A number of 4-aza steroid compounds are known. See, for example, U.S. Pat. Nos. 2,227,876; 3,239,417; and 3,264,301; French Pat. No. 1,465,544; Doorenbos et al., J. Pharm. Sci., 62, (4), 638-640 (1973); J. Pharm. Sci., 60(8), 1234-1235 (1971); J. Pharm Aci., 63(4) 620-622 (1974).
In addition, U.S. Pat. Nos. 4,377,584; 4,220,775; 4,859,681; and the articles J. Med. Chem., 27, 1690-1701 (1984) and J. Med. Chem., 29, 2998-2315 (1986) by Rasmussen et al. and U.S. Pat. Nos. 4,845,104 and 4,732,897 disclose 4-aza-17.beta.-substituted- 5.alpha.-androstan-3-ones which are said to be useful in the treatment of hyperandrogenic conditions. Several other U.S. patents refer to aza-steroids including U.S. Pat. Nos. 5,061,802 (17.beta.-aminibenzoyl-4-aza-5.alpha.-androst-1-en-3-ones) and 5,049,562 (17.beta.-Acyl-4-aza-5.alpha.-androst-1-ene-3-ones).
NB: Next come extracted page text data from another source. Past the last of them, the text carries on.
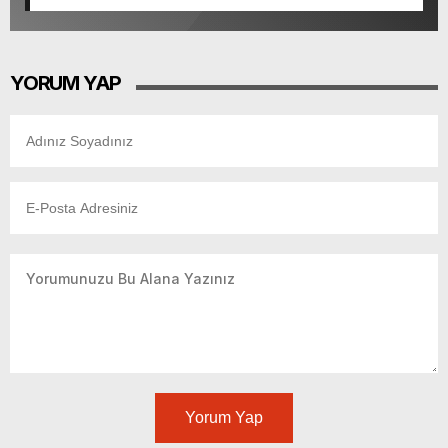
Tamamlandı.
YORUM YAP
Yorum Yap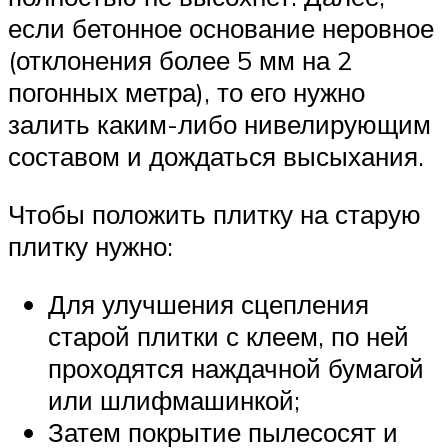
если бетонное основание неровное
(отклонения более 5 мм на 2
погонных метра), то его нужно
залить каким-либо нивелирующим
составом и дождаться высыхания.
Чтобы положить плитку на старую
плитку нужно:
Для улучшения сцепления
старой плитки с клеем, по ней
проходятся наждачной бумагой
или шлифмашинкой;
Затем покрытие пылесосят и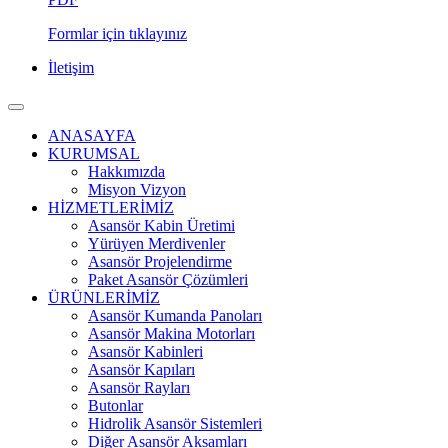
Formlar için tıklayınız
İletişim
ANASAYFA
KURUMSAL
Hakkımızda
Misyon Vizyon
HİZMETLERİMİZ
Asansör Kabin Üretimi
Yürüyen Merdivenler
Asansör Projelendirme
Paket Asansör Çözümleri
ÜRÜNLERİMİZ
Asansör Kumanda Panoları
Asansör Makina Motorları
Asansör Kabinleri
Asansör Kapıları
Asansör Rayları
Butonlar
Hidrolik Asansör Sistemleri
Diğer Asansör Aksamları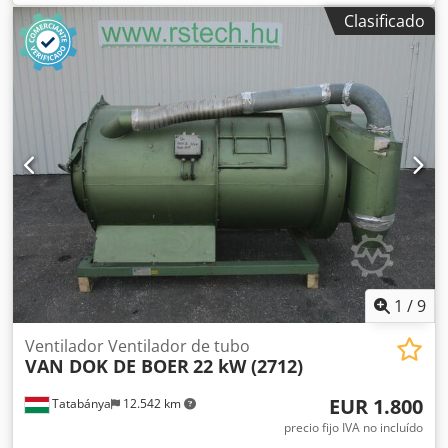
BONGARD - MERAND TENOR/TREGOR - BERTRAND
Clasificado
EURO2000 - BERTRAND EUROMAP - JAC - PANIRECORD F73
- PANIRECORD F60/F57 - SINMAG - PAVAILLER - STAFF
Precios unitarios y al por mayor. Se venden en kits
completos para una moldeadora, que incluyen: - Banda
delantera - Banda trasera - Banda inferior de refuerzo -
Banda de recepción
1
/
9
Ventilador Ventilador de tubo
VAN DOK DE BOER
22 kW (2712)
EUR 1.800
Tatabánya
12.542 km
precio fijo IVA no incluído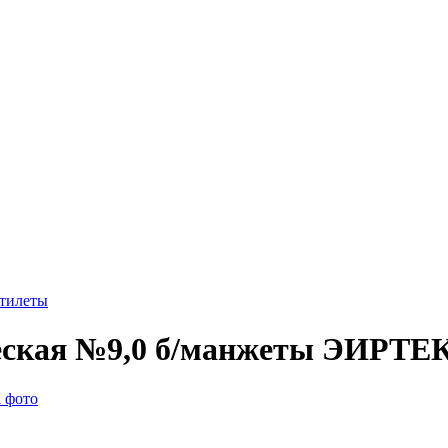
стилеты
ческая №9,0 б/манжеты ЭИРТЕ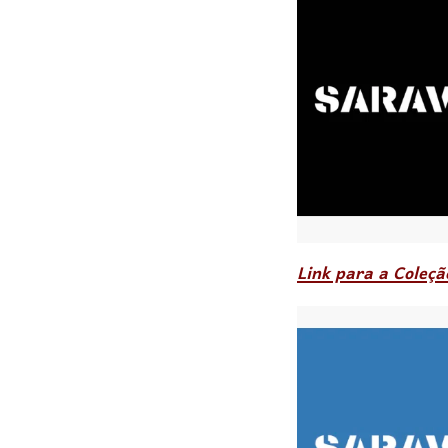
Link para a Coleç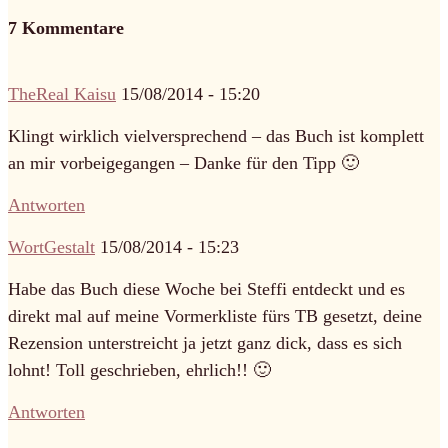
7 Kommentare
TheReal Kaisu
15/08/2014 - 15:20
Klingt wirklich vielversprechend – das Buch ist komplett
an mir vorbeigegangen – Danke für den Tipp 🙂
Antworten
WortGestalt
15/08/2014 - 15:23
Habe das Buch diese Woche bei Steffi entdeckt und es
direkt mal auf meine Vormerkliste fürs TB gesetzt, deine
Rezension unterstreicht ja jetzt ganz dick, dass es sich
lohnt! Toll geschrieben, ehrlich!! 🙂
Antworten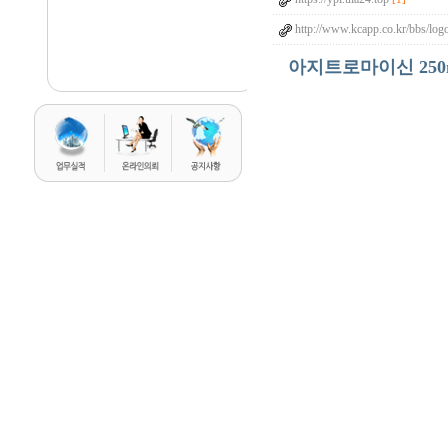
http://www.kcapp.co.kr/bbs/log
아지트로마이신 250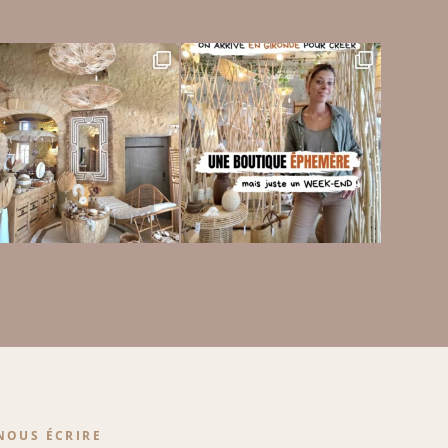
NOUS ÉCRIRE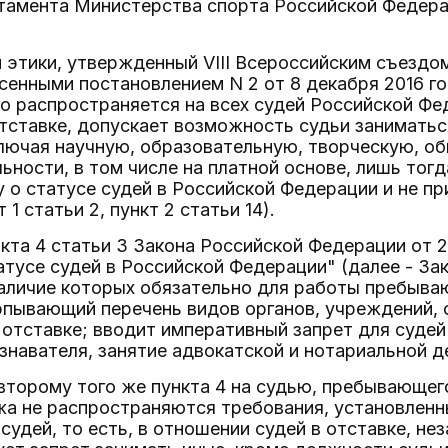
тамента Министерства спорта Российской Федерац
 этики, утвержденный VIII Всероссийским съездом 
сенными постановлением N 2 от 8 декабря 2016 го
о распространяется на всех судей Российской Фед
тставке, допускает возможность судьи занимать
ключая научную, образовательную, творческую, о
ьности, в том числе на платной основе, лишь тогд
 о статусе судей в Российской Федерации и не п
 1 статьи 2, пункт 2 статьи 14).
кта 4 статьи 3 Закона Российской Федерации от 26
татусе судей в Российской Федерации" (далее - За
аличие которых обязательно для работы пребываю
пывающий перечень видов органов, учреждений, 
 отставке; вводит императивный запрет для судей
знавателя, занятие адвокатской и нотариальной 
второму того же пункта 4 на судью, пребывающего
жа не распространяются требования, установленны
судей, то есть, в отношении судей в отставке, не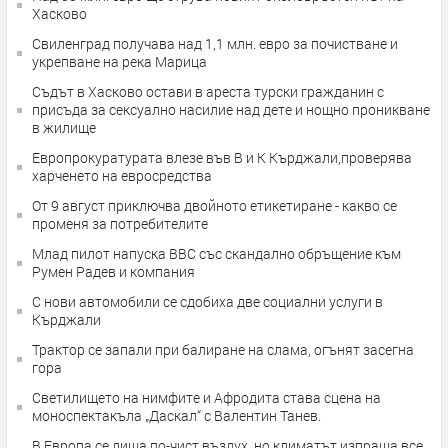
Хасково
Свиленград получава над 1,1 млн. евро за почистване и
укрепване на река Марица
Съдът в Хасково остави в ареста турски гражданин с
присъда за сексуално насилие над дете и нощно проникване
в жилище
Европрокуратурата влезе във В и К Кърджали,проверява
харченето на евросредства
От 9 август приключва двойното етикетиране - какво се
променя за потребителите
Млад пилот напуска ВВС със скандално обръщение към
Румен Радев и компания
С нови автомобили се сдобиха две социални услуги в
Кърджали
Трактор се запали при балиране на слама, огънят засегна
гора
Светилището на нимфите и Афродита става сцена на
моноспектакъла „Даскал“ с Валентин Танев.
В Европа се диша по-чист въздух, но климатът изпраща все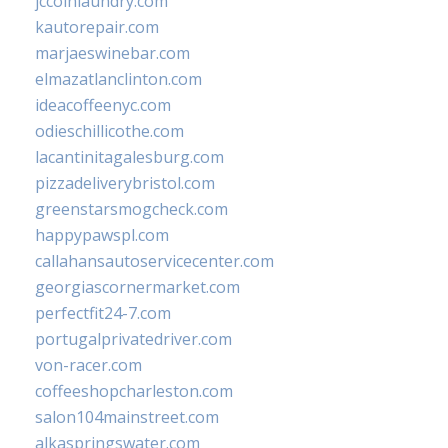
jccoinlaundry.com
kautorepair.com
marjaeswinebar.com
elmazatlanclinton.com
ideacoffeenyc.com
odieschillicothe.com
lacantinitagalesburg.com
pizzadeliverybristol.com
greenstarsmogcheck.com
happypawspl.com
callahansautoservicecenter.com
georgiascornermarket.com
perfectfit24-7.com
portugalprivatedriver.com
von-racer.com
coffeeshopcharleston.com
salon104mainstreet.com
alkaspringswater.com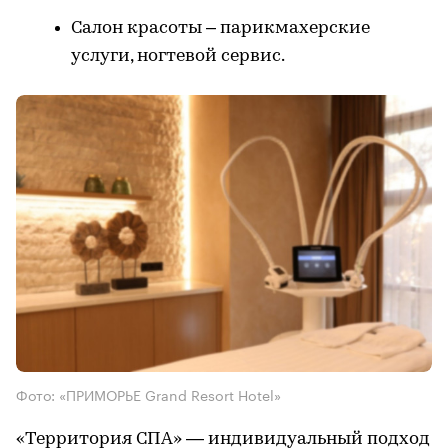
Салон красоты – парикмахерские
услуги, ногтевой сервис.
Фото: «ПРИМОРЬЕ Grand Resort Hotel»
«Территория СПА»
— индивидуальный подход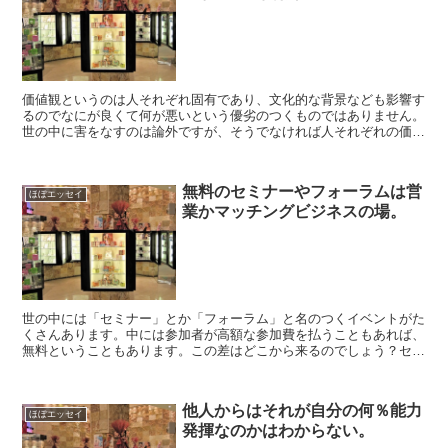
価値観というのは人それぞれ固有であり、文化的な背景なども影響す
るのでなにが良くて何が悪いという優劣のつくものではありません。
世の中に害をなすのは論外ですが、そうでなければ人それぞれの価値
観があって然るべきでしょう。何を大事と考え、何を優先す...
無料のセミナーやフォーラムは営
ほぼエッセイ
業かマッチングビジネスの場。
世の中には「セミナー」とか「フォーラム」と名のつくイベントがた
くさんあります。中には参加者が高額な参加費を払うこともあれば、
無料ということもあります。この差はどこから来るのでしょう？セミ
ナーやフォーラムに行く人は明らかに情報を求めて参加して...
他人からはそれが自分の何％能力
ほぼエッセイ
発揮なのかはわからない。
U.S. Pat. No. 4,760,071 specifically refers to the compound 17.beta.(N-t-butylcarbamoyl)-4-aza-5.alpha.-androst-1-en-3-one. Heretofore, however, the art has not referred to any oxidized 4-azasteroids produced via a biotransformation process using the green algal organism Selenastrum capricornutum nor to a biological process for the production of the novel compound 17.beta.(N-t-butylcarbamoyl)-11.alpha.(hydroxyl)-4-aza-5.alpha.-androst-1- en-3-one, which has been found to be an inhibitor of testosterone prostatic 5-.alpha.-reductase. The compounds described in this invention are produced via biotransformation in the ubiquitous green algae, Selenastrum capricornutum. Use of this organism as an environmental barometer of pollutants is known. See Eirkson et al., "Environmental Assessment Technical Assistance Handbook", Government Publication No. PB87-175345, National Technical Information Service (1987). There is a need, however, for a process that converts steroidal compounds to oxygenated or hydroxylated compounds. This invention claims and describes use of a green algal microorganism to oxidize or hydroxylate steroidal compounds.